E eu já contei essa história antes, mas eu adoro e espero que ele não se importe que eu diga isso, mas Yura [Borisov], que interpreta Igor, é um ator tão lindo e cheio de alma, e ele nos perguntou imediatamente se ele poderia usar suas roupas em casa. E normalmente não deixaríamos atores fazerem isso, porque qualquer coisa poderia acontecer, certo? Algo poderia ser esquecido em casa ou perdido, mas nós fizemos de qualquer maneira. E ele usava todos os dias. Ele usava em casa, ele usava de volta para o trabalho – nós o encontrávamos na rua em Brighton Beach e ele estava usando. Ele fez algo com aqueles joggers pretos, Nikes e um moletom, ele fez com que se tornasse sua segunda pele. E mesmo que o público não saiba que ele viveu com essas roupas, eu sinto que a energia passa. Eu lembro que ele até fez alguns furos na jaqueta, eu nunca vi algo tão simples se tornar tão profundo.
Você tem alguma peça ou visual favorito do filme?
Jocelyn Pierce: Eu realmente amei em Vegas aquele traje de renda de duas peças que a Anora usa, ele era vintage e eu simplesmente amei aquele look. Na verdade, eu queria que ela se casasse naquele look, mas estou feliz com o que acabamos fazendo. Eu também amo aquele vestido azul que ela usa no primeiro encontro, porque é um toque de cor e não vemos muita cor durante o filme, nós realmente guardamos [as cores] para a echarpe e coisas que realmente queríamos destacar.
A abordagem prática de Sean Baker é bem conhecida. Você pode compartilhar como as observações dele influenciaram o figurino?
Jocelyn Pierce: Sean tinha ideias muito fortes desde o começo, claro, quero dizer, ele é realmente incrível, ele é o escritor, o diretor, o diretor de elenco, o editor, é incrível que um homem possa manter espaço para todas essas diferentes formas de arte. Havia muita coisa que estava no roteiro, então, nós meio que tínhamos que encontrar opções com base nas descrições. Era tão íntimo, estávamos todos trabalhando no mesmo escritório e ele estava tão envolvido – ele estava lá em cada prova, ele estava olhando as coisas – era uma combinação, porque era realmente fluido.

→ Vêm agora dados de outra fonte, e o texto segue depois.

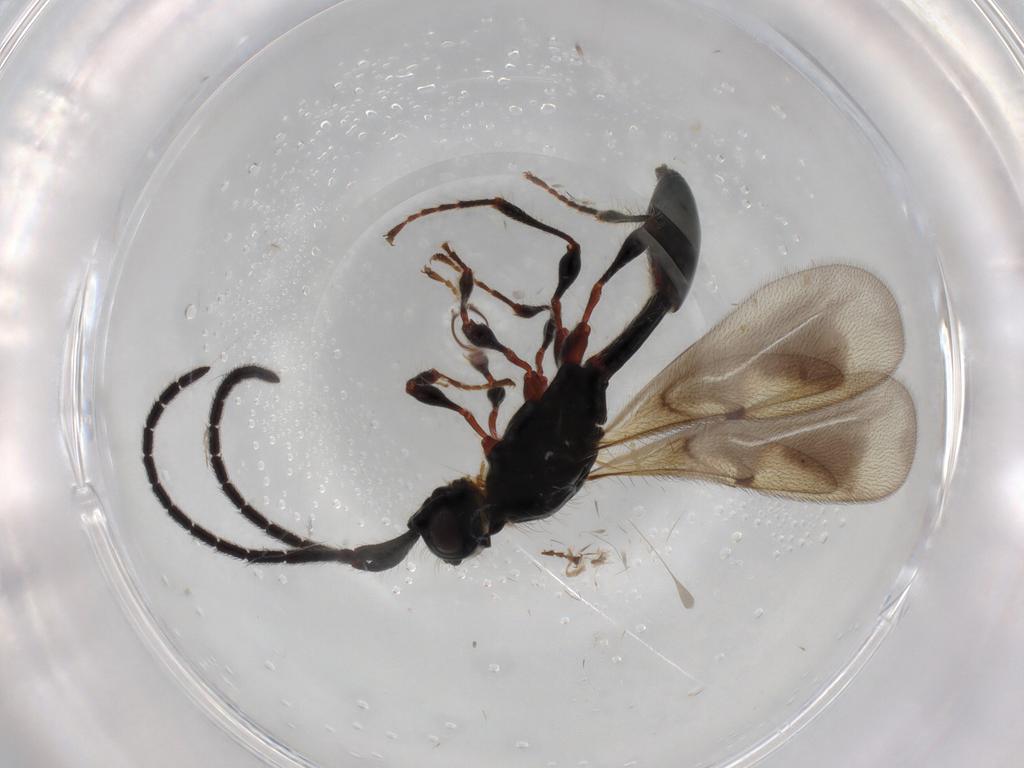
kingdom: Animalia
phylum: Arthropoda
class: Insecta
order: Hymenoptera
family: Diapriidae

Houve alguns momentos em que ele [Sean Baker] perguntava a um ator, porque ele dizia: “O ator saberá o que funciona” e então ele perguntava para a gente – e quando digo a gente, quero dizer minha equipe, éramos uma equipe de três pessoas. É como se cada momento, cada escolha fosse uma combinação diferente de ideias e colaboração.
Qual conselho você daria a aspirantes a figurinistas que gostariam de trabalhar em filmes independentes?
Jocelyn Pierce: Apenas continue curioso, confie nos seus instintos e encontre pessoas com quem você ama trabalhar. Porque eu levei muito tempo para encontrar meu caminho e foi realmente apenas encontrando pessoas com quem eu queria trabalhar – nem mesmo trabalhar com, de certa forma, onde você ganha dinheiro, mas tipo, mesmo apenas com seus amigos, brincar com eles criativamente. E tudo aconteceu na cidade de Nova York comigo apenas encontrando pessoas com ideias semelhantes e experimentando. E esse tipo de curiosidade e experimentação o levará aonde você deve ir.